The lines to return are those below that contain the word "LIST".

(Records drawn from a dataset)
* * *

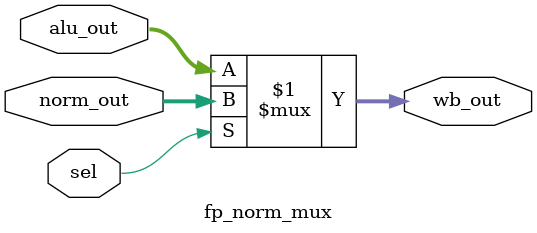
<source format=v>
module fp_norm_mux (
    input  wire        sel,          // 1 = normalize path, 0 = bypass
    input  wire [31:0] alu_out,       // direct ALU result
    input  wire [31:0] norm_out,      // normalized + rounded output
    output wire [31:0] wb_out         // to write-back stage
);

    assign wb_out = sel ? norm_out : alu_out;

endmodule

</source>
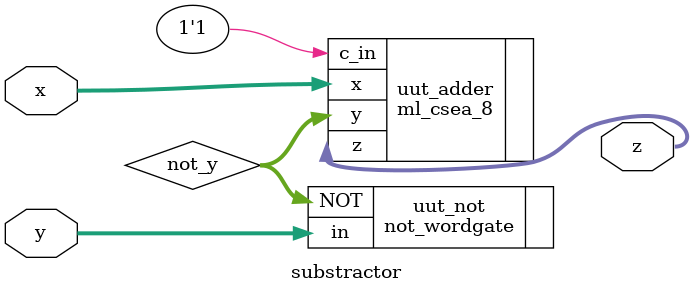
<source format=v>
module substractor (
  input [64:0]x,
  input [64:0]y,
  output [127:0]z
);

  wire [64:0]not_y;
  
  not_wordgate #(.w(65)) uut_not (
    .in(y),
    .NOT(not_y)
  );
  
  ml_csea_8 uut_adder (
    .x(x),
    .y(not_y),
    .c_in(1'b1),
    .z(z)
  );
  
endmodule
</source>
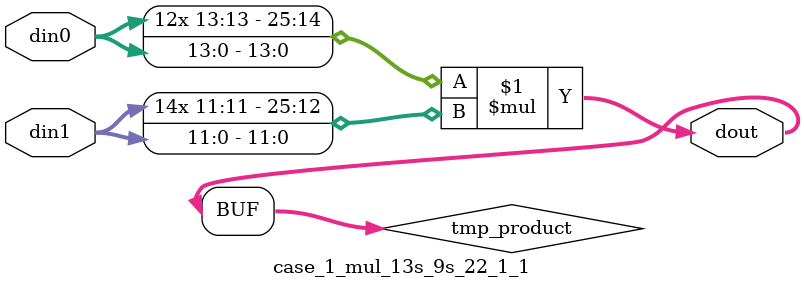
<source format=v>

`timescale 1 ns / 1 ps

 (* use_dsp = "no" *)  module case_1_mul_13s_9s_22_1_1(din0, din1, dout);
parameter ID = 1;
parameter NUM_STAGE = 0;
parameter din0_WIDTH = 14;
parameter din1_WIDTH = 12;
parameter dout_WIDTH = 26;

input [din0_WIDTH - 1 : 0] din0; 
input [din1_WIDTH - 1 : 0] din1; 
output [dout_WIDTH - 1 : 0] dout;

wire signed [dout_WIDTH - 1 : 0] tmp_product;



























assign tmp_product = $signed(din0) * $signed(din1);








assign dout = tmp_product;





















endmodule

</source>
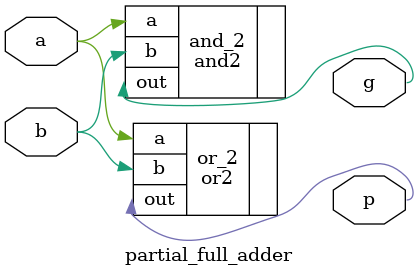
<source format=v>
module partial_full_adder(a, b, g, p);

input a, b;
output g, p;

or2 or_2(.a(a), .b(b), .out(p));
and2 and_2(.a(a), .b(b), .out(g));

endmodule
</source>
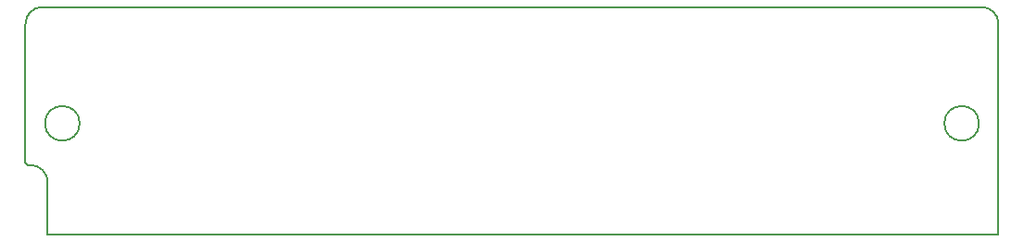
<source format=gm1>
G04 #@! TF.GenerationSoftware,KiCad,Pcbnew,(5.1.10-1-10_14)*
G04 #@! TF.CreationDate,2021-07-02T01:33:12-04:00*
G04 #@! TF.ProjectId,GW4192-SOJ,47573431-3932-42d5-934f-4a2e6b696361,1.0-SOJ*
G04 #@! TF.SameCoordinates,Original*
G04 #@! TF.FileFunction,Profile,NP*
%FSLAX46Y46*%
G04 Gerber Fmt 4.6, Leading zero omitted, Abs format (unit mm)*
G04 Created by KiCad (PCBNEW (5.1.10-1-10_14)) date 2021-07-02 01:33:12*
%MOMM*%
%LPD*%
G01*
G04 APERTURE LIST*
G04 #@! TA.AperFunction,Profile*
%ADD10C,0.200000*%
G04 #@! TD*
G04 #@! TA.AperFunction,Profile*
%ADD11C,0.150000*%
G04 #@! TD*
G04 APERTURE END LIST*
D10*
X76644500Y-95250000D02*
G75*
G02*
X78232000Y-96837500I0J-1587500D01*
G01*
X78232000Y-101600000D02*
X78232000Y-96837500D01*
X76644500Y-95250000D02*
X76454000Y-95250000D01*
X76454000Y-95250000D02*
G75*
G02*
X76200000Y-94996000I0J254000D01*
G01*
X76200000Y-82296000D02*
G75*
G02*
X77724000Y-80772000I1524000J0D01*
G01*
X163576000Y-80772000D02*
G75*
G02*
X165100000Y-82296000I0J-1524000D01*
G01*
D11*
X81153000Y-91440000D02*
G75*
G03*
X81153000Y-91440000I-1587500J0D01*
G01*
X163322000Y-91440000D02*
G75*
G03*
X163322000Y-91440000I-1587500J0D01*
G01*
D10*
X76200000Y-94996000D02*
X76200000Y-82296000D01*
X165100000Y-82296000D02*
X165100000Y-101600000D01*
X77724000Y-80772000D02*
X163576000Y-80772000D01*
X165100000Y-101600000D02*
X78232000Y-101600000D01*
M02*

</source>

* * *

◆ **Answer space**:
G04 APERTURE LIST*
G04 APERTURE END LIST*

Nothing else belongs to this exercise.